* [Required action]
In the records below, please retype word for word every line from the one containing "294 471 140" through the final one, both included, and nothing else.

****************

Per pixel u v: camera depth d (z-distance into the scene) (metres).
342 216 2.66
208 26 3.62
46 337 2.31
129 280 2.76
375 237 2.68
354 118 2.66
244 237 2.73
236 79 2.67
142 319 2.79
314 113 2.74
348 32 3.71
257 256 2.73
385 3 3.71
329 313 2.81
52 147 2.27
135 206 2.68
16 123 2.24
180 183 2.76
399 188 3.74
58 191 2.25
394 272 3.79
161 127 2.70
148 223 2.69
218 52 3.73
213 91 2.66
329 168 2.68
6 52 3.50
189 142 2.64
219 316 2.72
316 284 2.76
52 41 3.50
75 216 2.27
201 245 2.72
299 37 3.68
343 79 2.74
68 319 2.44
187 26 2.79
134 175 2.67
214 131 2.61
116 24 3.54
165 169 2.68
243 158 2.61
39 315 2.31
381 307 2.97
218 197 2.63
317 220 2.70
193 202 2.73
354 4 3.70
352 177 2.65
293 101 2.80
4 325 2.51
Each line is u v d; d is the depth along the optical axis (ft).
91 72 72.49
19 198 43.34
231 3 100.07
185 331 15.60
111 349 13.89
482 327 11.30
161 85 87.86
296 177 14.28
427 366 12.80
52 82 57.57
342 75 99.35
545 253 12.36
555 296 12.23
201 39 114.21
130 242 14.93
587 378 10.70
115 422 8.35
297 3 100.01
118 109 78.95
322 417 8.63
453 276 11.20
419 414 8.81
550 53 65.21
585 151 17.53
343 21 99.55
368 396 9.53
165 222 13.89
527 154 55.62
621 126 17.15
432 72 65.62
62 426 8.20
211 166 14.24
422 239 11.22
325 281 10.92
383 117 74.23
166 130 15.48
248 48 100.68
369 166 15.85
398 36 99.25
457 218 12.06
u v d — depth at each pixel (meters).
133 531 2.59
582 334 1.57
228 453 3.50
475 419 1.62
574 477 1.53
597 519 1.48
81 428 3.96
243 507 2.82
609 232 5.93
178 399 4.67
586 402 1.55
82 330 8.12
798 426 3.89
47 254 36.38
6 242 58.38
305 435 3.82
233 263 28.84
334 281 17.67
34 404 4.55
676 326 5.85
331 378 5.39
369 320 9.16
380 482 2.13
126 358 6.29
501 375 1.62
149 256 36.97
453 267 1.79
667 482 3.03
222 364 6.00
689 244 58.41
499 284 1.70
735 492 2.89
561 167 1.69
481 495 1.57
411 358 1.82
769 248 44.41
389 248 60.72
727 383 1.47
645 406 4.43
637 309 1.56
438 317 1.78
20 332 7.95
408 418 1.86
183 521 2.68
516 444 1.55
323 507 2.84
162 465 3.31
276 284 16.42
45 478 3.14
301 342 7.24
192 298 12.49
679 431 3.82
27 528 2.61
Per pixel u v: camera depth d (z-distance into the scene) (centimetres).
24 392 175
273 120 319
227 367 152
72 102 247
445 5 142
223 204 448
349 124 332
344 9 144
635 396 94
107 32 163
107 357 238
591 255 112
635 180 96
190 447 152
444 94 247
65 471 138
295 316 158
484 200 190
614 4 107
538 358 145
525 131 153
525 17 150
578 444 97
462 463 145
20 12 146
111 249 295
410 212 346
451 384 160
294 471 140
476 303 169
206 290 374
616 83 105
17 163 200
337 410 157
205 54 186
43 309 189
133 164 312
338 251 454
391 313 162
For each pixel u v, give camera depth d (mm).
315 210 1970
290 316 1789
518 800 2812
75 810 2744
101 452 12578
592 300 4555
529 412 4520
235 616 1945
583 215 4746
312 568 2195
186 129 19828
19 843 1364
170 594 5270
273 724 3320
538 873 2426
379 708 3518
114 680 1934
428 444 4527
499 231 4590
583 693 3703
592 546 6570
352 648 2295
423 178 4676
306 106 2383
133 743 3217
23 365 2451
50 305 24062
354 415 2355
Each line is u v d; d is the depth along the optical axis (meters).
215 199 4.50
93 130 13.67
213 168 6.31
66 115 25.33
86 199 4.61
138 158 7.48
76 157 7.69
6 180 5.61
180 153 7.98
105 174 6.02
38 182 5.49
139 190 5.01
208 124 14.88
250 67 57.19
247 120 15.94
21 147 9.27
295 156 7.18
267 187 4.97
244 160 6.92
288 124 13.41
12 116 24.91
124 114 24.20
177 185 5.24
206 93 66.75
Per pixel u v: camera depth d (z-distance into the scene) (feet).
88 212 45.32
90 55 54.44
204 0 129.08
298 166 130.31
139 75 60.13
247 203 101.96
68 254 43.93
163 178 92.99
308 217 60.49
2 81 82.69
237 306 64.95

****************

* [Exercise solution]
294 471 140
476 303 169
206 290 374
616 83 105
17 163 200
337 410 157
205 54 186
43 309 189
133 164 312
338 251 454
391 313 162
For each pixel u v, give camera depth d (mm).
315 210 1970
290 316 1789
518 800 2812
75 810 2744
101 452 12578
592 300 4555
529 412 4520
235 616 1945
583 215 4746
312 568 2195
186 129 19828
19 843 1364
170 594 5270
273 724 3320
538 873 2426
379 708 3518
114 680 1934
428 444 4527
499 231 4590
583 693 3703
592 546 6570
352 648 2295
423 178 4676
306 106 2383
133 743 3217
23 365 2451
50 305 24062
354 415 2355
Each line is u v d; d is the depth along the optical axis (meters).
215 199 4.50
93 130 13.67
213 168 6.31
66 115 25.33
86 199 4.61
138 158 7.48
76 157 7.69
6 180 5.61
180 153 7.98
105 174 6.02
38 182 5.49
139 190 5.01
208 124 14.88
250 67 57.19
247 120 15.94
21 147 9.27
295 156 7.18
267 187 4.97
244 160 6.92
288 124 13.41
12 116 24.91
124 114 24.20
177 185 5.24
206 93 66.75
Per pixel u v: camera depth d (z-distance into the scene) (feet).
88 212 45.32
90 55 54.44
204 0 129.08
298 166 130.31
139 75 60.13
247 203 101.96
68 254 43.93
163 178 92.99
308 217 60.49
2 81 82.69
237 306 64.95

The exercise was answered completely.